In the three-plus decades that have passed since Mazda first introduced the MX-5 Miata back in 1989, many rivals have tried to dethrone this as the world’s best-selling sports car. And while brilliant machines were born in the process (GR86/BRZ, anybody?), the crown remains with the little Japanese roadster. As such, Mazda is extremely motivated to avoid compromises for the next-generation MX-5 Miata. So the fact that the current ND generation entered production in 2015 doesn’t necessarily mean the carmaker is in a rush to replace it. Thus, you can expect the next Mazda MX-5 Miata (NE) to arrive in 2024, as a 2025 model in North America.
Mazda hasn’t concealed the fact that Japan remains the core location for the development of its iconic sports car. And while we’re not aware of the probable prototype testing the carmaker has handled over there, the NE Miata made its spyshot debut in Germany last month.
Those were test mules hiding the next-gen hardware under the body of the current car, albeit while sporting rear fender extensions hinting at a larger rear track. Design-wise, that tells us little, which is why this rendering is rooted in Mazda’s overall design language rather than being strictly based on the spied prototypes.
Its creator, a digital artist known as trubni89, envisioned an uber-compact approach for the next-gen MX-5. Now, given the technical challenges that await the sports car (more on this below), this kei car-inspired approach can always be seen as a way to keep the scales footprint in check. And with Mazda’s current designs being among the most-loved in the industry, there’s no reason to expect anything but a looker as far as the real NE Miata is concerned.

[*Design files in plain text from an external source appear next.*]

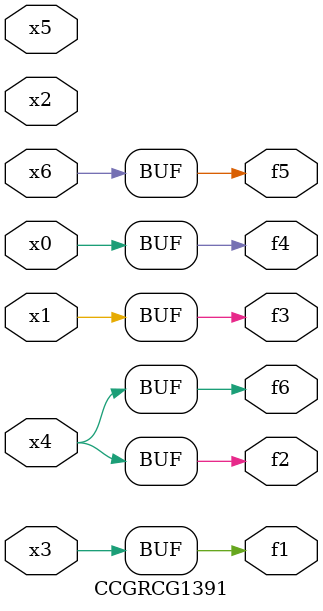
<source format=v>
module CCGRCG1391(
	input x0, x1, x2, x3, x4, x5, x6,
	output f1, f2, f3, f4, f5, f6
);
	assign f1 = x3;
	assign f2 = x4;
	assign f3 = x1;
	assign f4 = x0;
	assign f5 = x6;
	assign f6 = x4;
endmodule

</source>
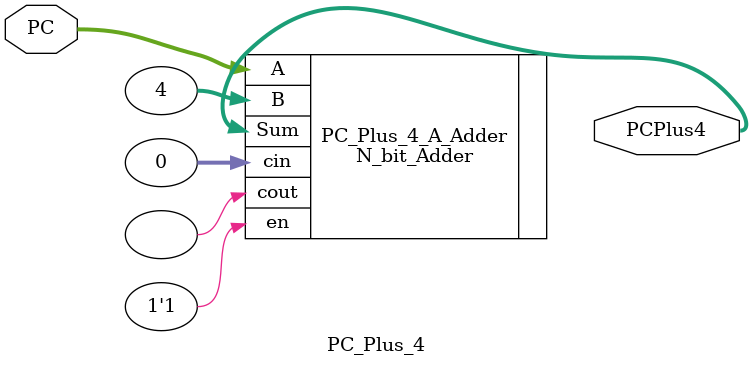
<source format=sv>
`timescale 1ns / 1ps

module PC_Plus_4(
		 input wire [31:0]  PC,
		 output wire [31:0] PCPlus4 );
		 
     N_bit_Adder #(
    .N(32)
) PC_Plus_4_A_Adder(
    .A(PC),
    .B(32'd4),
    .en(1'b1),
    .cin(0),
    .cout(),
    .Sum(PCPlus4)
);


endmodule
</source>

Updated platform, wider tracks
The said prototype sighting appears to confirm the hints dropped by various Mazda officials and rumors, which tell us that the fifth-generation MX-5 will maintain the uber-compact footprint of the current vehicle.
After all, Mazda went back to the drawing board for the present ND Miata, coming up with an all-new platform that’s seriously lightweight by contemporary car standards. So, it would only make sense to update the architecture rather than reinvent it for the NE Miata.
Regardless of which Miata generation you drive, this involves a naturally-aspirated four-cylinder engine sending its moderate power to the rear wheels via a manual, all under the open sky. Yes, you can have an automatic, as well as a retractable metal roof for the ND RF, but those are all additions to the basic recipe.
Probably the first electrified MX-5 Miata
And while emission regulations will most likely force a form of electrification into the Miata, the sports car will probably stick to the simplest, lightest version, namely a 48V mild-hybrid architecture.
Returning to the wider tracks mentioned above, the feature will help the next-gen Miata fair well in comparison tests, where lap times are among the top priorities. However, as anybody who’s had the pleasure of hooning an MX-5 will tell you, this is all about the purity of driving.
So don’t expect super-sticky factory tires—new rubber of the kind is an essential component to the unbelievable Nurburgring lap times that just keep improving, which is why, for instance, the atmospheric 992 Porsche 911 GT3 RS recently proved it can beat the 918 Spyder hypercar from a decade ago by a whopping 13 seconds.
The current Miata range involves a pair of four-cylinder units, namely 1.5L with 129 hp (not offered in America) and a 2.0L, which went from 155 to 181 hp for the 2019MY update. As far as the NE Miata is concerned, you can expect some also-limited power gains for both units.
However, while the rumor mill mentions the new Skyactiv-X 1.5L engine being headed for the Miata, the engine, whose spark ignition tech boosts efficiency, is not currently offered in the US, so we’re talking these rumors with a grain of salt.